Elementos de la Policía Federal detuvieron este miércoles en la ciudad de México a cinco presuntos secuestradores, miembros de la banda conocida como "Los Gaseros", quienes habían plagiado a un comerciante en mayo pasado y exigían dos millones de dólares por su liberación.
Los hechos se registraron la madrugada de este miércoles, cuando agentes federales desplegaron un operativo en las inmediaciones de la delegación Álvaro Obregón, al oriente del Distrito Federal, para detener a Carlos Alberto López Romero, de 33 años de edad, y presunto jefe de la organización criminal.

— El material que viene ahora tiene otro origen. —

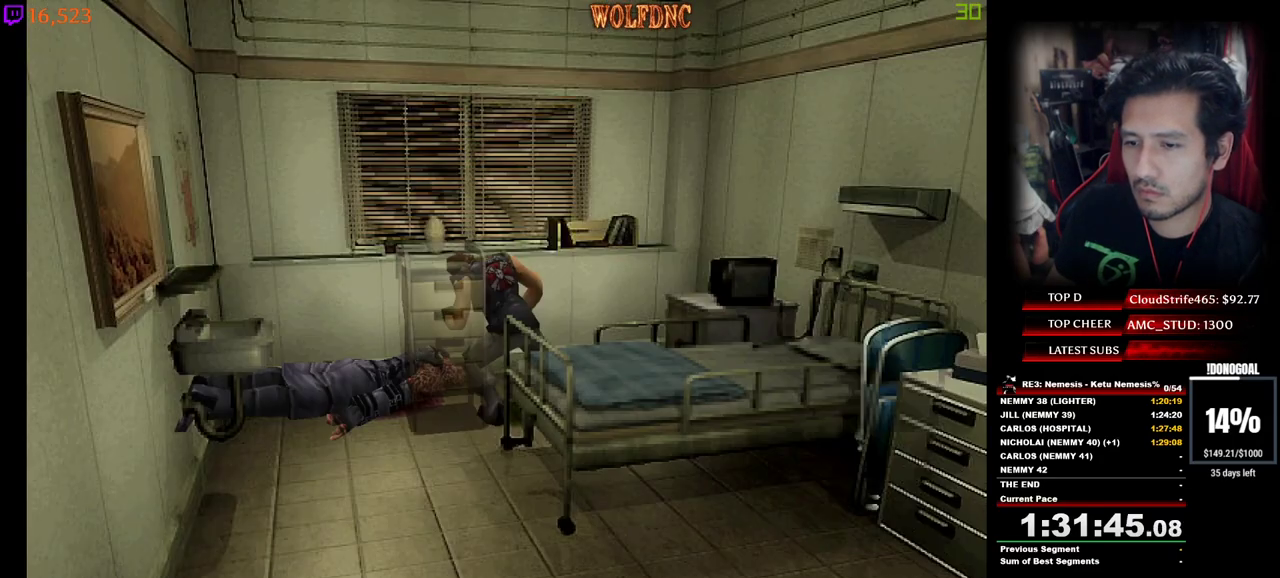
{"keys": ["d"], "events": [[183, "d", "down"], [183, "w", "up"]]}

También detuvieron a Adriana Rodríguez Moctezuma, de 29 años de edad, esposa de López Romero; Ulises Rojas Morales, de 30 años, quien dijo ser policía de la Secretaría de Seguridad Pública local, y presuntamente era el encargado de interceptar a las víctimas y negociar los rescates con los familiares.
Junto con ellos se detuvo al menor Jaime Alberto "N", de 17 años, quien trabajaba como office boy, y a Rocío Trinidad Castillo, de 30, quien era la encargada de proporcionar información sobre las víctimas, aseguró la Secretaría de Seguridad Pública (SSP) federal.
A los detenidos se les aseguraron una camioneta Chevrolet Trail Blazer azul, con placas de circulación 351-SFV del Distrito Federal, un celular y diversos documentos.
Este grupo criminal presuntamente secuestró el pasado 31 de mayo a un comerciante de 51 años, cuando éste arribaba a su negocio, ubicado en el estado de México y por quien exigía la cantidad de dos millones de dólares por su liberación.
La víctima, quien estuvo en cautiverio en una casa de seguridad, ubicada en la calle Quetzal, lote 30, manzana 30, en la colonia Lomas de Capula, en la delegación Álvaro Obregón, fue liberada cuatro días después de su secuestro.
El cobro de los rescates los realizaba en el Distrito Federal, en las proximidades del segundo piso del Periférico, en la demarcación Álvaro Obregón.
El grupo delictivo usaba varios vehículos al momento de secuestrar a sus víctimas, entre ellos taxis y camiones repartidores de gas, para obstruir las calles y así lograr su objetivo.
Asimismo, como medida de presión, amenazaban con dañar o quitarle la vida a la víctima en el caso de que no fueran cumplidas sus exigencias o si acudían a denunciar los hechos ante las autoridades, de acuerdo con la información de la SSP federal.